Dann habt Ihr Eure "Interessensvertretung" hoffentlich abgewaehlt. Ich bin schon ein paar Tage aus dem Geschaeft und am Ende muesste ein Jurist sowohl die Betriebsvereinbarung als auch Deinen Individualvertrag einsehen, aber - die Wochenarbeitszeit kann grundsaetzlich nicht Regelungsgegenstand einer Betriebsvereinbarung sein (nur Anfang und Ende der taeglichen Arbeitszeit). Allenfalls kann ein Betriebsrat eine Betriebsvereinbarung ueber eine voruebergehende Erhoehung der Wochenarbeitszeit (also z. B. Ueberstunden) abschliessen - dann aber nicht in der Weise, dass er eine Verguetung eventueller Mehrarbeit ausschliesst oder Lohneinbussen als Folge einer verkuerzten Arbeitszeit an Deiner statt akzeptiert. Ein Betriebsrat hat kein Einrederecht in den zwischen Dir und Deinem Arbeitgeber geschlossenen Vertrag. Wollte der Arbeitgeber den Vertrag aendern, muesste er mit Dir einen neuen schliessen.

Ein klassischer Regelungsgegenstand waere - Du schliesst einen Vertrag ueber 37 Stunden / Woche im Schichtdienst; Arbeitgeber und Betriebsrat schliessen eine Vereinbarung darueber ab, wann die Schichten beginnen & enden, wie sie angeordnet werden etc.
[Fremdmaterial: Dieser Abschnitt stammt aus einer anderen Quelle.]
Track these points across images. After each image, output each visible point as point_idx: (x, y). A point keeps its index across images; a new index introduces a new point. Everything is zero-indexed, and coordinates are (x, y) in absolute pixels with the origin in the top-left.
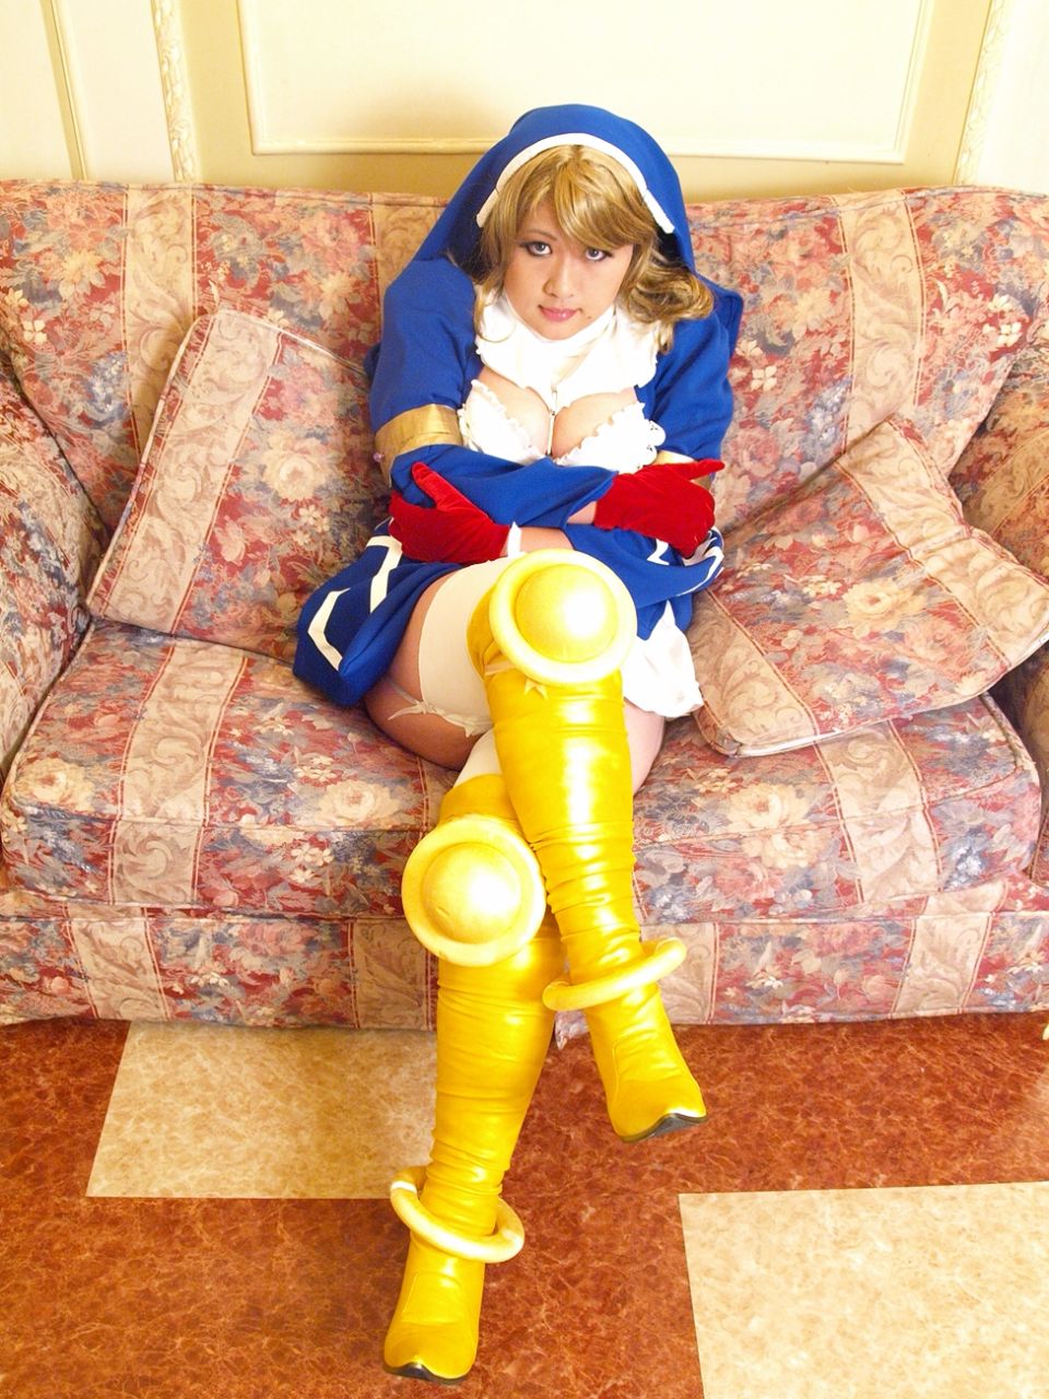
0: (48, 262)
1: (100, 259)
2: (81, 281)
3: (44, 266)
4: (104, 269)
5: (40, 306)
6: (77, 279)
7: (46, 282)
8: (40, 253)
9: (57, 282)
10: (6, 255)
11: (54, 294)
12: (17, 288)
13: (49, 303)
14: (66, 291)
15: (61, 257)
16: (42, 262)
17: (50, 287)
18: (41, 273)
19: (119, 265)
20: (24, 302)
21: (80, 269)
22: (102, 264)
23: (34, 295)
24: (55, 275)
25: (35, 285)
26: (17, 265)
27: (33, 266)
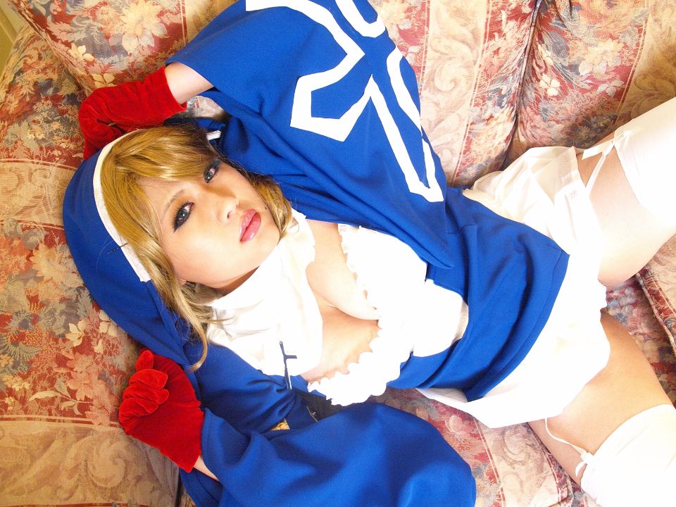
0: (105, 17)
1: (159, 8)
2: (143, 33)
3: (102, 21)
4: (165, 19)
5: (106, 61)
6: (139, 32)
7: (108, 38)
8: (95, 8)
9: (120, 36)
10: (59, 10)
11: (118, 49)
12: (79, 44)
13: (115, 58)
14: (130, 45)
15: (119, 10)
16: (100, 16)
17: (112, 42)
18: (101, 29)
19: (179, 12)
20: (89, 57)
21: (140, 21)
22: (161, 14)
23: (96, 51)
24: (115, 30)
25: (97, 41)
26: (74, 20)
27: (91, 21)
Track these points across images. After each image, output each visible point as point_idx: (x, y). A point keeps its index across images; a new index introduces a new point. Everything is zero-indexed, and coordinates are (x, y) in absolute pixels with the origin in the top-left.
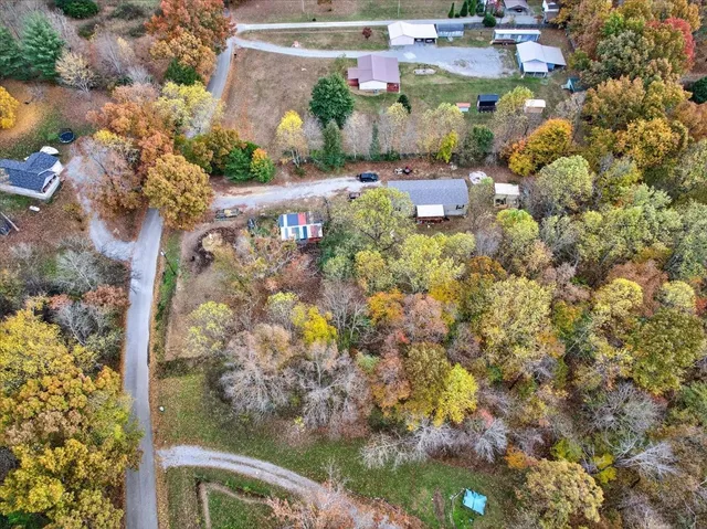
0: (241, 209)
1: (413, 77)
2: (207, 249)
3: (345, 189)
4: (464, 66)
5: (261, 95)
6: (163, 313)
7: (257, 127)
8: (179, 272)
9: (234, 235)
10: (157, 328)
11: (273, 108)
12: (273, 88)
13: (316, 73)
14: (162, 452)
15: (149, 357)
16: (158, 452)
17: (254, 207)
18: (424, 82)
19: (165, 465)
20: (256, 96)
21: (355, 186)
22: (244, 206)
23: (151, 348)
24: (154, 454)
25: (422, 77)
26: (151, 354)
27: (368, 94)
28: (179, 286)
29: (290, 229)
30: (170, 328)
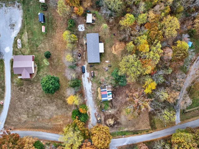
0: (97, 115)
1: (23, 49)
2: (113, 123)
3: (88, 78)
4: (14, 25)
5: (37, 115)
6: (136, 133)
7: (57, 114)
8: (121, 130)
9: (107, 116)
10: (141, 133)
11: (45, 109)
12: (33, 110)
13: (23, 92)
14: (176, 123)
15: (150, 133)
16: (176, 124)
17: (96, 110)
18: (27, 45)
19: (180, 122)
20: (38, 117)
21: (87, 74)
22: (95, 114)
23: (147, 133)
24: (177, 125)
25: (23, 45)
26: (149, 133)
27: (37, 70)
28: (126, 130)
29: (108, 97)
30: (140, 129)
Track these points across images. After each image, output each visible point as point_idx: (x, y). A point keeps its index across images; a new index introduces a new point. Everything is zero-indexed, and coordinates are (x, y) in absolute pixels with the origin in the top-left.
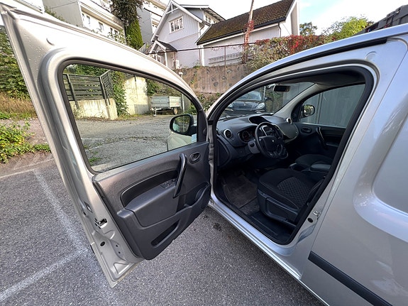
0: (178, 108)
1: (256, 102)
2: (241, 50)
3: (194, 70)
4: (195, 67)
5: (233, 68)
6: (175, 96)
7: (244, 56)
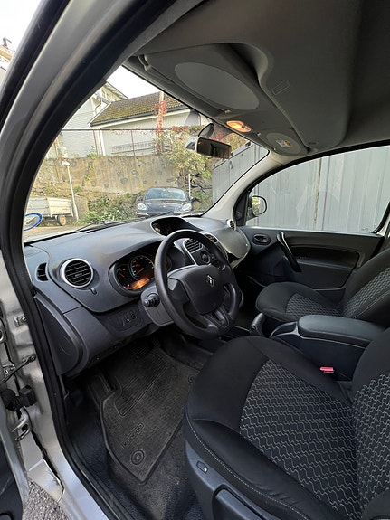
0: (67, 216)
1: (180, 202)
2: (154, 136)
3: (89, 160)
4: (90, 156)
5: (147, 160)
6: (60, 197)
7: (159, 146)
Auch hier wuerde aber das Prinzip der Normenpyramide gelten - Gesetz, Vertrag, Vereinbarung. Ein Vertrag kann grundsaetzlich nicht gegen das Gesetz verstossen und eine Vereinbarung keinen Vertrag brechen (es sei denn, die Regelung im Arbeitsvertrag oder in der Betriebsvereinbarung waere die fuer den Arbeitnehmer guenstigere).

/OT


----------



## HenneHuhn (28. Juli 2019)

ruyven_macaran schrieb:


> [...]
> Behauptet so jedenfalls Monsanto. Umgekehrt haben die Studien, die die Krebsgefahr widerlegen sollen, die unschöne Angewohnheit, dass Monsanto sie selbst durchgeführt oder zumindest bezahlt hat und dass die genauen Ergebnisse und Dokumentationen unter Verschluss gehalten/nur Zulassungsbehörden gezeigt werden, sodass niemand auch nur nachprüfen könnte, ob die Methoden denn brauchbar waren.
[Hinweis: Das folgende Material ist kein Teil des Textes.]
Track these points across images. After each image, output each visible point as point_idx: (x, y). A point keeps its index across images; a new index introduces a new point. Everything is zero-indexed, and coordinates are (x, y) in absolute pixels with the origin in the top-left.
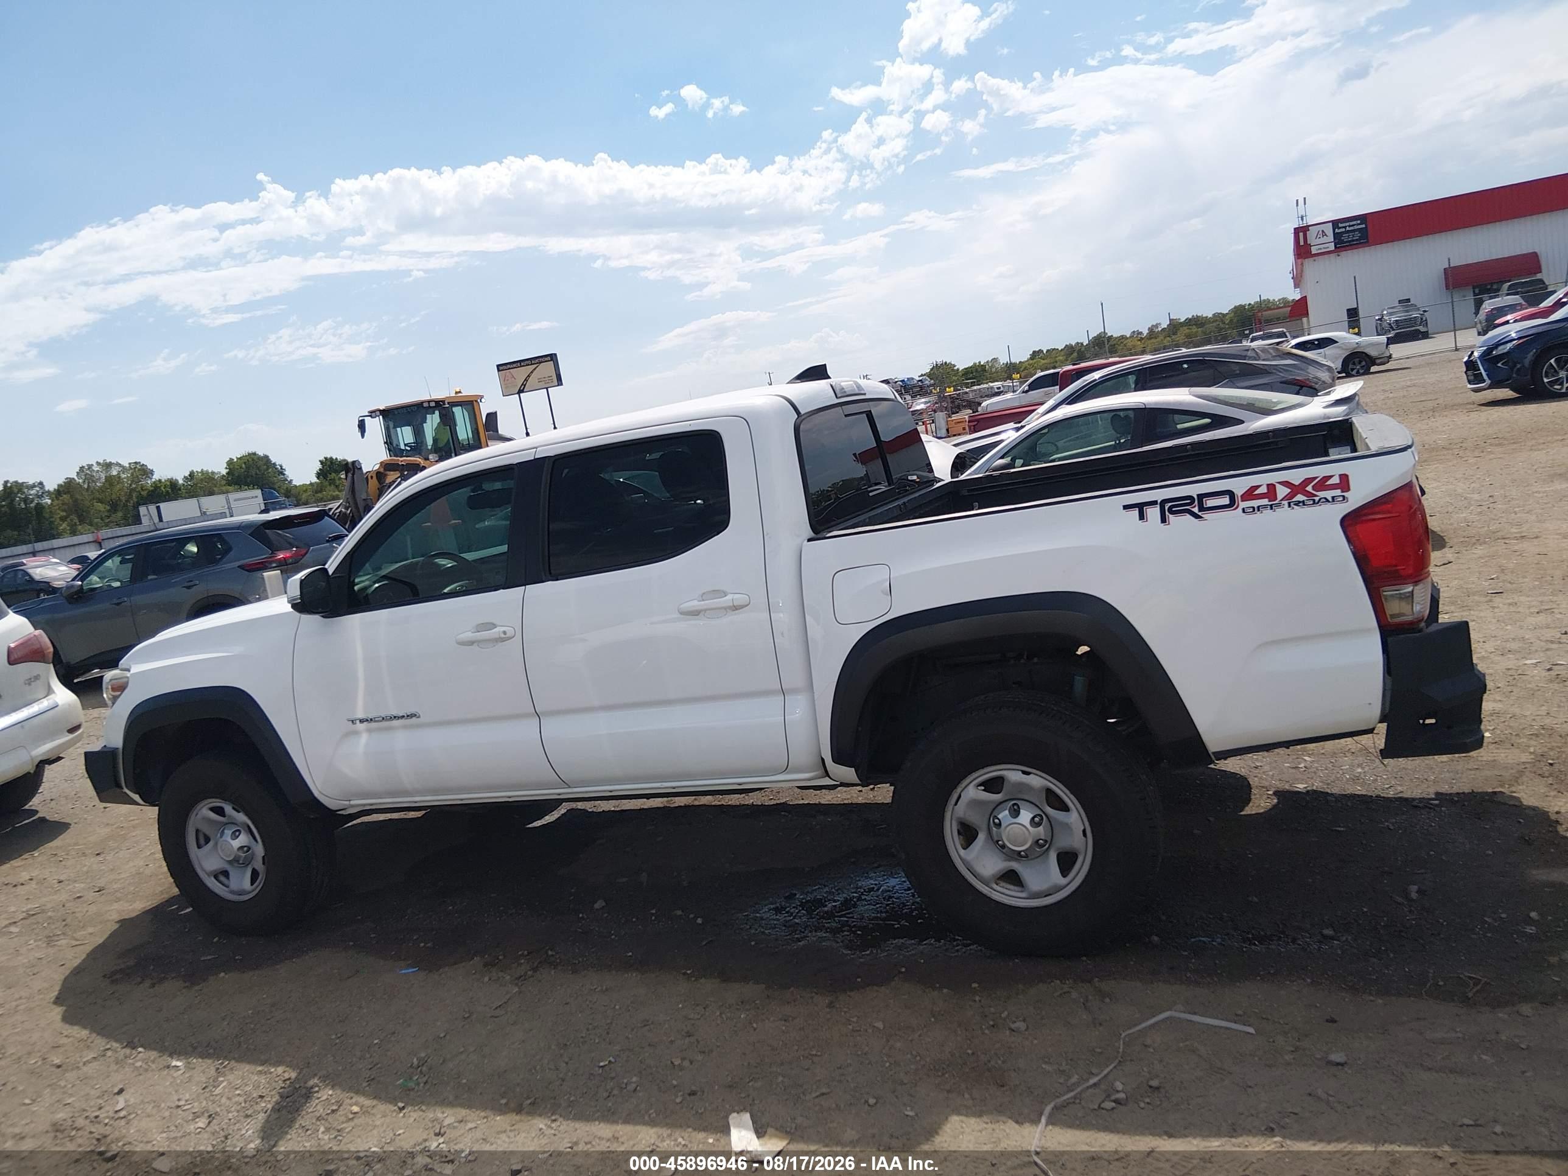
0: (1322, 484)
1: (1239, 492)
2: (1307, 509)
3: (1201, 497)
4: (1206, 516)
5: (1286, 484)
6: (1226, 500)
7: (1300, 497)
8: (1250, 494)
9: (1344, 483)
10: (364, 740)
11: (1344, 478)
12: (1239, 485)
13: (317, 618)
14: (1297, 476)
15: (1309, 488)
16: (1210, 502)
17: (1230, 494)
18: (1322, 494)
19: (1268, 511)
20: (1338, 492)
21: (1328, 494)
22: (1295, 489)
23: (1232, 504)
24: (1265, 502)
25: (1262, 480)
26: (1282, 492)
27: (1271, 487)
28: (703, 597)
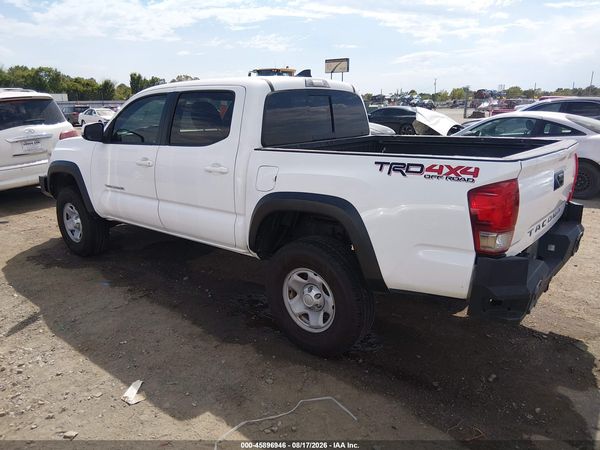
0: (465, 171)
1: (426, 166)
2: (453, 182)
3: (409, 165)
4: (408, 175)
5: (449, 167)
6: (419, 169)
7: (453, 175)
8: (430, 169)
9: (476, 173)
10: (110, 194)
11: (477, 170)
12: (427, 163)
13: (101, 143)
14: (454, 164)
15: (458, 172)
16: (412, 169)
17: (422, 166)
18: (463, 176)
19: (435, 179)
20: (471, 177)
21: (466, 177)
22: (452, 170)
23: (421, 172)
24: (436, 174)
25: (438, 162)
26: (446, 170)
27: (441, 167)
28: (214, 165)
Die insgesamt 107 von Bayer-Monsanto finanzierten Studien wurden in der Tat erst auf Druck der EFSA (European Food Safety Administration, meine ich) freigegeben und veröffentlicht. Dir sind also keineswegs in irgendeiner Form Verschlusssache. Was etwas seltsam ist, weil sowohl diese, als auch rein durch öffentliche Gelder finanzierten Studien zu Glyphosat anscheinend keine über das für ein hochwirksame Herbizid zu erwartende hinausgehende gesundheitliche Risiko nachweisen konnten. Eine einzelne, möglicherweise Risiken implizierende Studie wurde sogar von Bayer-Monsanto selbst veröffentlicht. Die liegt von der Aussagekraft her etwa auf einem Level mit der Einschätzung einer einzigen der vielen, auf verschiedenen nationalen und supranationalen Ebenen mit dieser Frage betreuten Risikobewertungsagenturen, die Glyphosat ein erhöhtes Krebsrisiko zugesprochen hat. Die entsprechende Agentur hat dies übrigens such für Nutella und Leberwurst festgestellt. 
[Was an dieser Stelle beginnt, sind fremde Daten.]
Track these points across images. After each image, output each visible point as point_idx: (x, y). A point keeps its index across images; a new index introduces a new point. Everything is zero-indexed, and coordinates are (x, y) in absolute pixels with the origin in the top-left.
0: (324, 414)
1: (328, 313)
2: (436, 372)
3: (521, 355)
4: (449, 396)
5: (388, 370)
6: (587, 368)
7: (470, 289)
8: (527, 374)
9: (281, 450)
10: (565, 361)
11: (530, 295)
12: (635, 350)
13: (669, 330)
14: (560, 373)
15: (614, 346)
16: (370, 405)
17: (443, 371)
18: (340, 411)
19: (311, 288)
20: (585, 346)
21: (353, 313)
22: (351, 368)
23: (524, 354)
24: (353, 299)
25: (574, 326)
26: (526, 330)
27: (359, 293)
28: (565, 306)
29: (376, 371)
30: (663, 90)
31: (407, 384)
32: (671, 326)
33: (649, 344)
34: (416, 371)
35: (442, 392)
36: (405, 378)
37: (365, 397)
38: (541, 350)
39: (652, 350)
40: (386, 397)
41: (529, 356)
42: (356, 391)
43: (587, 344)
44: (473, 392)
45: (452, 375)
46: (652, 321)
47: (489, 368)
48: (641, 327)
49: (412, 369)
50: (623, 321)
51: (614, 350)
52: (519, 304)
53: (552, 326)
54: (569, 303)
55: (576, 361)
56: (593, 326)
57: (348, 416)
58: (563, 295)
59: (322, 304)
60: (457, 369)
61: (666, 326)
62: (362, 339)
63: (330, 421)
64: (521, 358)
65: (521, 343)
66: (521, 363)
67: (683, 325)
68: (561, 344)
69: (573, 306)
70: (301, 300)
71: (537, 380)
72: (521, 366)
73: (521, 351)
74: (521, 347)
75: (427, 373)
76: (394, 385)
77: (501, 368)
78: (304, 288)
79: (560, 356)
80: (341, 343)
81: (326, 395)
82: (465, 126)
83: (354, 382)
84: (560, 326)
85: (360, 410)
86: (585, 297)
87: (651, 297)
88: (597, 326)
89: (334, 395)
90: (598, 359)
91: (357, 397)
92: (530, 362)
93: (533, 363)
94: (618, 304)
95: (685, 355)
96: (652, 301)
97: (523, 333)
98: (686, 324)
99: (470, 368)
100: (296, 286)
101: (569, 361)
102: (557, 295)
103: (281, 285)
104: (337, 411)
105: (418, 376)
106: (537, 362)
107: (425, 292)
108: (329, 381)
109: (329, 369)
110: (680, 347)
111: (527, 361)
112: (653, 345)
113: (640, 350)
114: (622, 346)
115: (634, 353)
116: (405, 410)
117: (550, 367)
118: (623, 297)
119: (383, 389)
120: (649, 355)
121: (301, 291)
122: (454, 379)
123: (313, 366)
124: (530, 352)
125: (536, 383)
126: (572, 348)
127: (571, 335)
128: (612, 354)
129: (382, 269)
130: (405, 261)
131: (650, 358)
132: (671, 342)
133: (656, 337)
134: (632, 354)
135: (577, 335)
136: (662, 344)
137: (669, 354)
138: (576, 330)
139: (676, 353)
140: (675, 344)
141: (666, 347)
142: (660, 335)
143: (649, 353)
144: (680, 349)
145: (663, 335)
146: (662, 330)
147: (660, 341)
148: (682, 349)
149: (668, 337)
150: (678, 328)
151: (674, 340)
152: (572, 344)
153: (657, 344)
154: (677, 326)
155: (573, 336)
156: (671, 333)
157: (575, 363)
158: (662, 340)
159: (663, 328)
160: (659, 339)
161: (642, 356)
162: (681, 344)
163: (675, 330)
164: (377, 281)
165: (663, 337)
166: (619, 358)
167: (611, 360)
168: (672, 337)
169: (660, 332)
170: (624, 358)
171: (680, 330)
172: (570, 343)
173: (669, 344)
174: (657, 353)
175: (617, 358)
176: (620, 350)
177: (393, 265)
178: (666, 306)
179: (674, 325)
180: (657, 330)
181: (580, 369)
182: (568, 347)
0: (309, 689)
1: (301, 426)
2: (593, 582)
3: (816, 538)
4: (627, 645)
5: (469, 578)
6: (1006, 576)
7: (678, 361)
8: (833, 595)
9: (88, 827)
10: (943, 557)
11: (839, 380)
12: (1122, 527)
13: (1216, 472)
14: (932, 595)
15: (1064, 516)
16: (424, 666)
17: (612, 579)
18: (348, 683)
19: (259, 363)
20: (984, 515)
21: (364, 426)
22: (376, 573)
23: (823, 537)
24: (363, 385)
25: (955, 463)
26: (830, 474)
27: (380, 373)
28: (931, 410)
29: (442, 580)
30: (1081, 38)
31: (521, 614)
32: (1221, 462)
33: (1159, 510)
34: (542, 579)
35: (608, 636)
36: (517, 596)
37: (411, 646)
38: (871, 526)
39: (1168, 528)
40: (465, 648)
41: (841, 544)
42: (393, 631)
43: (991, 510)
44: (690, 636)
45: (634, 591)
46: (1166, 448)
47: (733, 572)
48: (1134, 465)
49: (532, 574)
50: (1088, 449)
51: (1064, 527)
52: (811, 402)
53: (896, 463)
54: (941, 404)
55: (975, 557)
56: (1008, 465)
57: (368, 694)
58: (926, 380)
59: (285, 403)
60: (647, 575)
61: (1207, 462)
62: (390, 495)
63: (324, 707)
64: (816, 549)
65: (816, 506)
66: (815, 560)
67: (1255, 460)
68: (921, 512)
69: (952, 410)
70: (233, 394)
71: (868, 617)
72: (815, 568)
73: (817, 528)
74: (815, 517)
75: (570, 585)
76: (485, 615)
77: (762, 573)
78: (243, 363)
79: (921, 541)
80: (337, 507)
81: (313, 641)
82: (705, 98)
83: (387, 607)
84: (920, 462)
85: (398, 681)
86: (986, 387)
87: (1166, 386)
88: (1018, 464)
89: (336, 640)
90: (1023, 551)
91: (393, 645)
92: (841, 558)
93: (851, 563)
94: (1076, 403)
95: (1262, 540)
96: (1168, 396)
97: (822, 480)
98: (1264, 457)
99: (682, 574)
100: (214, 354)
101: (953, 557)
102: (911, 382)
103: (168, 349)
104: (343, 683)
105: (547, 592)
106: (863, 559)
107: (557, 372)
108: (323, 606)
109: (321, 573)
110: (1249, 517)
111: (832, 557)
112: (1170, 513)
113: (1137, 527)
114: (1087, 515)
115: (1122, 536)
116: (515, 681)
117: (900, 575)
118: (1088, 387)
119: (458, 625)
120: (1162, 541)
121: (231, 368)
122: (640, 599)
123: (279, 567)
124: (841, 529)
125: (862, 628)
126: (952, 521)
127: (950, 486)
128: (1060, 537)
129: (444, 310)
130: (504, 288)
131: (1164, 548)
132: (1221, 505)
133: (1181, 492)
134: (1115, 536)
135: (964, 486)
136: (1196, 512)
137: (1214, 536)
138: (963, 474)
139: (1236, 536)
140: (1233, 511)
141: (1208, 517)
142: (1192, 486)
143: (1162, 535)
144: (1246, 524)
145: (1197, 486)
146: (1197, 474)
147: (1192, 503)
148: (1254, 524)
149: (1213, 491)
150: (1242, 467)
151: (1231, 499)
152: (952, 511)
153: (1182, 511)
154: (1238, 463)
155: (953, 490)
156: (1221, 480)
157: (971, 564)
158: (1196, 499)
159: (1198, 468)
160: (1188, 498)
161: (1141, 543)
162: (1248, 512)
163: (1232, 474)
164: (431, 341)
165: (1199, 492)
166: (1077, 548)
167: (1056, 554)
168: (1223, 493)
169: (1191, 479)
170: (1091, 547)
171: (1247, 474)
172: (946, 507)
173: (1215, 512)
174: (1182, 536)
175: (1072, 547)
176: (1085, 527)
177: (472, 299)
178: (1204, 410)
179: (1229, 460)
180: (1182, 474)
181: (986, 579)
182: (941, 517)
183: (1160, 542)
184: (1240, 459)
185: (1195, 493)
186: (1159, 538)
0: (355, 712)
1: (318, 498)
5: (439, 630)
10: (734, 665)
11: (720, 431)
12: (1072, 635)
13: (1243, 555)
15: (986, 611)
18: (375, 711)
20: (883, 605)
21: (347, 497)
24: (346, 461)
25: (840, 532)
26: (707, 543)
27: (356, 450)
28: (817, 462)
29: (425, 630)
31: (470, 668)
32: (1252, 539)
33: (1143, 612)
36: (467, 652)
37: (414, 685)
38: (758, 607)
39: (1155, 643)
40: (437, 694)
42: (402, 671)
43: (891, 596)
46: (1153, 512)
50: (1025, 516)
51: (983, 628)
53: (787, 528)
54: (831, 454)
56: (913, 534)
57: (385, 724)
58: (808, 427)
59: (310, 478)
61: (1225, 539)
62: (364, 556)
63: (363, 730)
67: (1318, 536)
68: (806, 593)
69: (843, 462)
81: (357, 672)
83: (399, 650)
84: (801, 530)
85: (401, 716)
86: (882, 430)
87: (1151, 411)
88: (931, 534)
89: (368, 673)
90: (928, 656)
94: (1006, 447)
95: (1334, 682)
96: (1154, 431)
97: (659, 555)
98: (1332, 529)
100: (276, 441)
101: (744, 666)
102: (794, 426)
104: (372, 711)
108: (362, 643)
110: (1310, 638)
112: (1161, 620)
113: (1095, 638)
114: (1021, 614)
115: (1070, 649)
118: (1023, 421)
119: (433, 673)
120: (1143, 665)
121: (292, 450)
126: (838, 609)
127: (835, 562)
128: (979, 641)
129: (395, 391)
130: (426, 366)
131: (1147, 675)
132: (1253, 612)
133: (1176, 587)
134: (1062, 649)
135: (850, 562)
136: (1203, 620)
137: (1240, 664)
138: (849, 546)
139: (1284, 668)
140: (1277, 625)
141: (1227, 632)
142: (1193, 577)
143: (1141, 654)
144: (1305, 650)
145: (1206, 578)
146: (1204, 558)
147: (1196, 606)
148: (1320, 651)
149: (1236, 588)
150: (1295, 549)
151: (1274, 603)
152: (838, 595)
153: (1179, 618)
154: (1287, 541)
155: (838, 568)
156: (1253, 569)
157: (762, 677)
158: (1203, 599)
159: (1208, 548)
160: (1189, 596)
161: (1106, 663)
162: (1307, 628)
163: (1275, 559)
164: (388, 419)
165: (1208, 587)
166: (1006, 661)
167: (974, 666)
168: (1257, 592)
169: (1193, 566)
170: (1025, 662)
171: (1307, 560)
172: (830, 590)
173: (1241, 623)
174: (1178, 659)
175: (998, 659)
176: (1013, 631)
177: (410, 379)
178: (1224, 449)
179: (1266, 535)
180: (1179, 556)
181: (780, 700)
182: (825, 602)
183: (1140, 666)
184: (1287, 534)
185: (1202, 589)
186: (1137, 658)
Es ist nicht so, dass ich Bayer-Monsanto oder irgendeinem anderen Monopolisten über den Weg trauen würde. Aber als jemand, der auch schon für bekannte dt. Campaigning-Organisationen gearbeitet hat, würde ich nicht zu unkritisch gegenüber diesen sein. Da stehen auch durchaus Interessen hinter. In diesem Fall evtl. von Bio-Landwirtschaftsverbänden (Fun Fact: die in Dtld. 50% mehr Nitratbelastung pro qm Ackerfläche verursachen als konventionelle Landwirtschaft).


----------



## Threshold (28. Juli 2019)

ruyven_macaran schrieb:


> EEG, Atomausaustieg, Öko-Landwirtschaft & Bio-Siegel, Gleichberechtigung der Frauen entscheident vorangebracht,...
> Nicht schlecht für eine Partei, die in dieser Zeit im Schnitt 7% in den Wahlen erreicht hat. Zum Vergleich: Die Linke hat 2017 9% geholt. Die FDP 11%. Die AFD sogar fast 13%. Was haben die denn so in der laufenden Legislaturperiode geschafft?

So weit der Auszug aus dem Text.